• **Brief**: The entire listing below is to be transcribed without a single slip.
• • •
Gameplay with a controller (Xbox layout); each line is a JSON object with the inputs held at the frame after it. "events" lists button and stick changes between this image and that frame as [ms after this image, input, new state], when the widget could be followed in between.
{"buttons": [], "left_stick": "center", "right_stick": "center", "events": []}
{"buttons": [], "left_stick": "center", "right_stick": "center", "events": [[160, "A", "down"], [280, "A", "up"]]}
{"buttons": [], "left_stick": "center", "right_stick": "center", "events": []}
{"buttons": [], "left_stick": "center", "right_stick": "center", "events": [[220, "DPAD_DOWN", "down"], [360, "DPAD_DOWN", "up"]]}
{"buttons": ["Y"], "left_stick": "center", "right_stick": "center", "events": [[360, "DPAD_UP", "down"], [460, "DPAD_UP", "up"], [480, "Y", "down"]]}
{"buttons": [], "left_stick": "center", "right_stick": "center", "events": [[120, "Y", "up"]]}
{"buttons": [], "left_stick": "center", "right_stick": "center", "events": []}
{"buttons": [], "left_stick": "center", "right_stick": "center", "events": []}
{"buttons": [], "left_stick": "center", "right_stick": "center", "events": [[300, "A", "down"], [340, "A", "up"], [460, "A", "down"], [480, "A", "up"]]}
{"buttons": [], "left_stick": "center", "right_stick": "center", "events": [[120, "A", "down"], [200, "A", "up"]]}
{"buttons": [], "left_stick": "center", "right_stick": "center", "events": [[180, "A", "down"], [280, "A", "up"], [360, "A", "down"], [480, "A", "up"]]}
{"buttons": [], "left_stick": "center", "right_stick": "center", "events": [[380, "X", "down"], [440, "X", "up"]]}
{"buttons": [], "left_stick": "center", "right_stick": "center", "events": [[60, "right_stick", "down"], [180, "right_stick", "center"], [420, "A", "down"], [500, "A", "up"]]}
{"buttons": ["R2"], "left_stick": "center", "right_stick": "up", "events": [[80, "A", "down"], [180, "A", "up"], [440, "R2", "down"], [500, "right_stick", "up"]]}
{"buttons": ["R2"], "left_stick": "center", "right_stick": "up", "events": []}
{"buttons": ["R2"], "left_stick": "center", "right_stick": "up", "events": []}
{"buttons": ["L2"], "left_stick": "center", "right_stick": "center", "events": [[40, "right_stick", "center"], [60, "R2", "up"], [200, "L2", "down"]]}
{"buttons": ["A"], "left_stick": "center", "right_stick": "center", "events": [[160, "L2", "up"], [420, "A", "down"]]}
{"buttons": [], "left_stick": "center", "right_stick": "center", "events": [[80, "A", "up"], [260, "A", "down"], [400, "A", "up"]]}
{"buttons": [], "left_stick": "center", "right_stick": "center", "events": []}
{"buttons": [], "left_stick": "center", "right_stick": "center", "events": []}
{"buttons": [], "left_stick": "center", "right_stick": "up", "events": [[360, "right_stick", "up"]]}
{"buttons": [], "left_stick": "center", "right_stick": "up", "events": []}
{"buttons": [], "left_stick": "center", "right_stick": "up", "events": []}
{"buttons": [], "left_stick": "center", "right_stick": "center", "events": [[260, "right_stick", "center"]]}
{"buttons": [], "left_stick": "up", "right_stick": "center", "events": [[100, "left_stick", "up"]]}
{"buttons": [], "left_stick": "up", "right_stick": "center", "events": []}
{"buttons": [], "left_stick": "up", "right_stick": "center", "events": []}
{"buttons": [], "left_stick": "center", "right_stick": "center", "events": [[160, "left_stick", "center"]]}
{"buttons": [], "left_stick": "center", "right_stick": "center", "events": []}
• • •
• **Solution for this exercise**:
Gameplay with a controller (Xbox layout); each line is a JSON object with the inputs held at the frame after it. "events" lists button and stick changes between this image and that frame as [ms after this image, input, new state], when the widget could be followed in between.
{"buttons": [], "left_stick": "center", "right_stick": "center", "events": []}
{"buttons": [], "left_stick": "center", "right_stick": "center", "events": [[160, "A", "down"], [280, "A", "up"]]}
{"buttons": [], "left_stick": "center", "right_stick": "center", "events": []}
{"buttons": [], "left_stick": "center", "right_stick": "center", "events": [[220, "DPAD_DOWN", "down"], [360, "DPAD_DOWN", "up"]]}
{"buttons": ["Y"], "left_stick": "center", "right_stick": "center", "events": [[360, "DPAD_UP", "down"], [460, "DPAD_UP", "up"], [480, "Y", "down"]]}
{"buttons": [], "left_stick": "center", "right_stick": "center", "events": [[120, "Y", "up"]]}
{"buttons": [], "left_stick": "center", "right_stick": "center", "events": []}
{"buttons": [], "left_stick": "center", "right_stick": "center", "events": []}
{"buttons": [], "left_stick": "center", "right_stick": "center", "events": [[300, "A", "down"], [340, "A", "up"], [460, "A", "down"], [480, "A", "up"]]}
{"buttons": [], "left_stick": "center", "right_stick": "center", "events": [[120, "A", "down"], [200, "A", "up"]]}
{"buttons": [], "left_stick": "center", "right_stick": "center", "events": [[180, "A", "down"], [280, "A", "up"], [360, "A", "down"], [480, "A", "up"]]}
{"buttons": [], "left_stick": "center", "right_stick": "center", "events": [[380, "X", "down"], [440, "X", "up"]]}
{"buttons": [], "left_stick": "center", "right_stick": "center", "events": [[60, "right_stick", "down"], [180, "right_stick", "center"], [420, "A", "down"], [500, "A", "up"]]}
{"buttons": ["R2"], "left_stick": "center", "right_stick": "up", "events": [[80, "A", "down"], [180, "A", "up"], [440, "R2", "down"], [500, "right_stick", "up"]]}
{"buttons": ["R2"], "left_stick": "center", "right_stick": "up", "events": []}
{"buttons": ["R2"], "left_stick": "center", "right_stick": "up", "events": []}
{"buttons": ["L2"], "left_stick": "center", "right_stick": "center", "events": [[40, "right_stick", "center"], [60, "R2", "up"], [200, "L2", "down"]]}
{"buttons": ["A"], "left_stick": "center", "right_stick": "center", "events": [[160, "L2", "up"], [420, "A", "down"]]}
{"buttons": [], "left_stick": "center", "right_stick": "center", "events": [[80, "A", "up"], [260, "A", "down"], [400, "A", "up"]]}
{"buttons": [], "left_stick": "center", "right_stick": "center", "events": []}
{"buttons": [], "left_stick": "center", "right_stick": "center", "events": []}
{"buttons": [], "left_stick": "center", "right_stick": "up", "events": [[360, "right_stick", "up"]]}
{"buttons": [], "left_stick": "center", "right_stick": "up", "events": []}
{"buttons": [], "left_stick": "center", "right_stick": "up", "events": []}
{"buttons": [], "left_stick": "center", "right_stick": "center", "events": [[260, "right_stick", "center"]]}
{"buttons": [], "left_stick": "up", "right_stick": "center", "events": [[100, "left_stick", "up"]]}
{"buttons": [], "left_stick": "up", "right_stick": "center", "events": []}
{"buttons": [], "left_stick": "up", "right_stick": "center", "events": []}
{"buttons": [], "left_stick": "center", "right_stick": "center", "events": [[160, "left_stick", "center"]]}
{"buttons": [], "left_stick": "center", "right_stick": "center", "events": []}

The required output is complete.